После долгих улещиваний спасители Целестины наконец-то убедили ее покинуть лабиринт и подняться в вестибюль. Хотя, когда вошел Клем, она едва могла пошевелить пальцем от слабости, в ответ на его утешения и уговоры она решительно заявила, чтобы ее оставили в покое; она предпочтет остаться в подвале и встретить здесь смерть. Опыт работы с бездомными позволил Клему одолеть ее сопротивление. Он не спорил с ней, но и не уходил. Стоя на пороге, он говорил ей, что, наверное, она действительно права — нет никакого смысла портить себе глаза зрелищем палящего солнца. Через некоторое время она огрызнулась на эту фразу и заявила, что вовсе так не считает, а если б у него была хоть капелька благородства, он постарался бы хоть немного утешить ее в ее страданиях. Неужели он хочет сдохнуть, как животное, — в неволе и в темноте? Он признал свою ужасную ошибку и сказал, что если она хочет выбраться отсюда в окружающий мир, он сделает все, чтобы ей помочь.
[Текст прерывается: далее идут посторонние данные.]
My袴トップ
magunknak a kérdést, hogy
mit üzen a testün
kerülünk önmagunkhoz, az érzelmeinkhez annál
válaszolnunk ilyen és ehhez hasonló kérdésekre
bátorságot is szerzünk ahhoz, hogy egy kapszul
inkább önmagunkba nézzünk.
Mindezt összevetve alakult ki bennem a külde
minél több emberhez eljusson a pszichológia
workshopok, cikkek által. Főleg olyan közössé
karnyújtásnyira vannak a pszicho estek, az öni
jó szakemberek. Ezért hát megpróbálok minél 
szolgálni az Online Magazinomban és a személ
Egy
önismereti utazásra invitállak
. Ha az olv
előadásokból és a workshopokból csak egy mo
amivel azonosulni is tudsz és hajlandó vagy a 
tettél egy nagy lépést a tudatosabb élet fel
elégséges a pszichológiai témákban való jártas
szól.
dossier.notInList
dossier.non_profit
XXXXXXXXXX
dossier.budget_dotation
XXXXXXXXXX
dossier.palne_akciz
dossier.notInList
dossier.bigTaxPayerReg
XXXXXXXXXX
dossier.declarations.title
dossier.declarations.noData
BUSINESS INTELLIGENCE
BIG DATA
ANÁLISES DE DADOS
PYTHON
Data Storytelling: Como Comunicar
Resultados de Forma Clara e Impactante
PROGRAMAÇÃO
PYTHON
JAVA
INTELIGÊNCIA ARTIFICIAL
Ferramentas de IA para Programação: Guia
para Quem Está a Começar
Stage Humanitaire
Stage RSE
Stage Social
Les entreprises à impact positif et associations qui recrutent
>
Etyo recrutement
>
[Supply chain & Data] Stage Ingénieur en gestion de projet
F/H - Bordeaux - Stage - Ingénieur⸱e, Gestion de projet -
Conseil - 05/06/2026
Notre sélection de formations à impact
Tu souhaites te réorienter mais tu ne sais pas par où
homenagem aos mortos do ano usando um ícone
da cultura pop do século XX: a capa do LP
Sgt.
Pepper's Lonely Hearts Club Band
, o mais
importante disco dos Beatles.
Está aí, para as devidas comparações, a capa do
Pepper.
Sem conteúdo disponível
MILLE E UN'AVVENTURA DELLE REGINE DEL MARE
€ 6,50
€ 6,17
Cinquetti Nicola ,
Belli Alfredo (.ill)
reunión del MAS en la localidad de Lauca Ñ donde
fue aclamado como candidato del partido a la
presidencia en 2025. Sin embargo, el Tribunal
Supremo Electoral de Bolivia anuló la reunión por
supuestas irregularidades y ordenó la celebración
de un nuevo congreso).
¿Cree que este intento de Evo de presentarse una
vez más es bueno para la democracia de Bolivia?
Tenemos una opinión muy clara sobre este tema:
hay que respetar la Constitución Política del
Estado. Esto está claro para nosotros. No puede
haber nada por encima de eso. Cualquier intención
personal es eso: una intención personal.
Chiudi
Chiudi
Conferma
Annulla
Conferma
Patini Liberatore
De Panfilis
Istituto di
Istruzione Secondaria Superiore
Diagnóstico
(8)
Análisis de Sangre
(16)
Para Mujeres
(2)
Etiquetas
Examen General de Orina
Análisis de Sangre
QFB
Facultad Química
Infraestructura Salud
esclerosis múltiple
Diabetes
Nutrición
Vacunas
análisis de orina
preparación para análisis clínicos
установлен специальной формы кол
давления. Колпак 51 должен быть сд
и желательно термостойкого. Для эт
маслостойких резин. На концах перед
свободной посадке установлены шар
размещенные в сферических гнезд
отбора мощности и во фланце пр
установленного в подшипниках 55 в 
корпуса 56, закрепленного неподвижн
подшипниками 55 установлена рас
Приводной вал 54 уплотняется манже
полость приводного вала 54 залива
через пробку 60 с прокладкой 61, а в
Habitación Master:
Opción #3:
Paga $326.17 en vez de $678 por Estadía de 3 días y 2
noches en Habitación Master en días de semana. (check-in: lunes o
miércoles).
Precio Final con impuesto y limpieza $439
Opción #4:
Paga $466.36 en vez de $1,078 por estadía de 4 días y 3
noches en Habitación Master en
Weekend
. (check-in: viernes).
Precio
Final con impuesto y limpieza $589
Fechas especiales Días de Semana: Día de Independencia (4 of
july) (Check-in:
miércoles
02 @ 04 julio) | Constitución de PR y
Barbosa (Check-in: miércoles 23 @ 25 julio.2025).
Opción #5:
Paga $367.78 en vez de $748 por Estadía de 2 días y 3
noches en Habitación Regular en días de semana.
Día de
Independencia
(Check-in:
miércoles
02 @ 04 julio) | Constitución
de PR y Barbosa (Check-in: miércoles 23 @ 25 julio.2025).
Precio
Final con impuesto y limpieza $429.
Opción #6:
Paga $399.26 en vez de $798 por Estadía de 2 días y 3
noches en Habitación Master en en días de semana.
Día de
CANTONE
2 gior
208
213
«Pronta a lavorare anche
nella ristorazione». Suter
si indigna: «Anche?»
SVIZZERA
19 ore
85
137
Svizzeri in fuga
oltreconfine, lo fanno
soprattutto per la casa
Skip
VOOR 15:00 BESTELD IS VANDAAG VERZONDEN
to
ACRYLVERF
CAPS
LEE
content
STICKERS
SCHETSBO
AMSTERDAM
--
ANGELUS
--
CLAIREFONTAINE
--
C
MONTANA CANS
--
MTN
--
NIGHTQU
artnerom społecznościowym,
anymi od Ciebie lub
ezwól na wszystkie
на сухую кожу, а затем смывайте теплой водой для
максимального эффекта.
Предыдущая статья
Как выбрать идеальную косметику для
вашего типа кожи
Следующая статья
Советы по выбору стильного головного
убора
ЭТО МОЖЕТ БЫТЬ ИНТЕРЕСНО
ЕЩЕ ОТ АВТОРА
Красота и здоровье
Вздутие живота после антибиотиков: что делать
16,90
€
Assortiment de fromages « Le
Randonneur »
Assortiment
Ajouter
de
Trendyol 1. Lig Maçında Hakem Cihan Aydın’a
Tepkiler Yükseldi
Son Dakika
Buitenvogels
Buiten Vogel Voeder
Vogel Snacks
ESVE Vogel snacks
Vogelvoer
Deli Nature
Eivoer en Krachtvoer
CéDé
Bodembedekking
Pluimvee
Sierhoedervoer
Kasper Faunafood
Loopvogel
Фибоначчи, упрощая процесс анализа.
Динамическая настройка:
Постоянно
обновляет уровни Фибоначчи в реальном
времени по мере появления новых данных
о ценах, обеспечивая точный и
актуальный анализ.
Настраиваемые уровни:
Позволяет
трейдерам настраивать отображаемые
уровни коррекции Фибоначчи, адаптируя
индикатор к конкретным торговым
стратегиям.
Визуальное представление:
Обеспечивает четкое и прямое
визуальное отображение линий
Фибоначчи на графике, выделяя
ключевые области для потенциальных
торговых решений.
Успешно завершив эту тактическую операцию, он послал Понедельника подогнать машину Юдит к самому подъезду и принялся за трудное дело извлечения Целестины на свет Божий. Деликатный момент возник при выходе из камеры, когда женщина, заметив Юдит, отказалась было от намерения покидать это место и заявила, что не желает иметь дело с этой сквернавкой. Юдит ничего не ответила, а Клем — сама тактичность — послал ее в машину за пледами. Путешествие к лестнице продвигалось медленно, и несколько раз она просила остановиться, яростно цепляясь за него и заявляя, что дрожит не от страха, а из-за того, что ее тело не привыкло к такой свободе, и что если кто-нибудь, а в особенности эта сквернавка, позволит себе отпустить какое-нибудь замечание по поводу этой дрожи, то он должен будет заставить ее замолчать.
Вот так, то держась за Клема, то, мгновение спустя, требуя, чтобы он никогда впредь не прикасался к ней, иногда совсем слабея, а в следующий миг поднимаясь со сверхъестественной энергией в мышцах, пленница Роксборо покинула свою тюрьму после двухсотлетнего заточения и вышла навстречу дневному свету.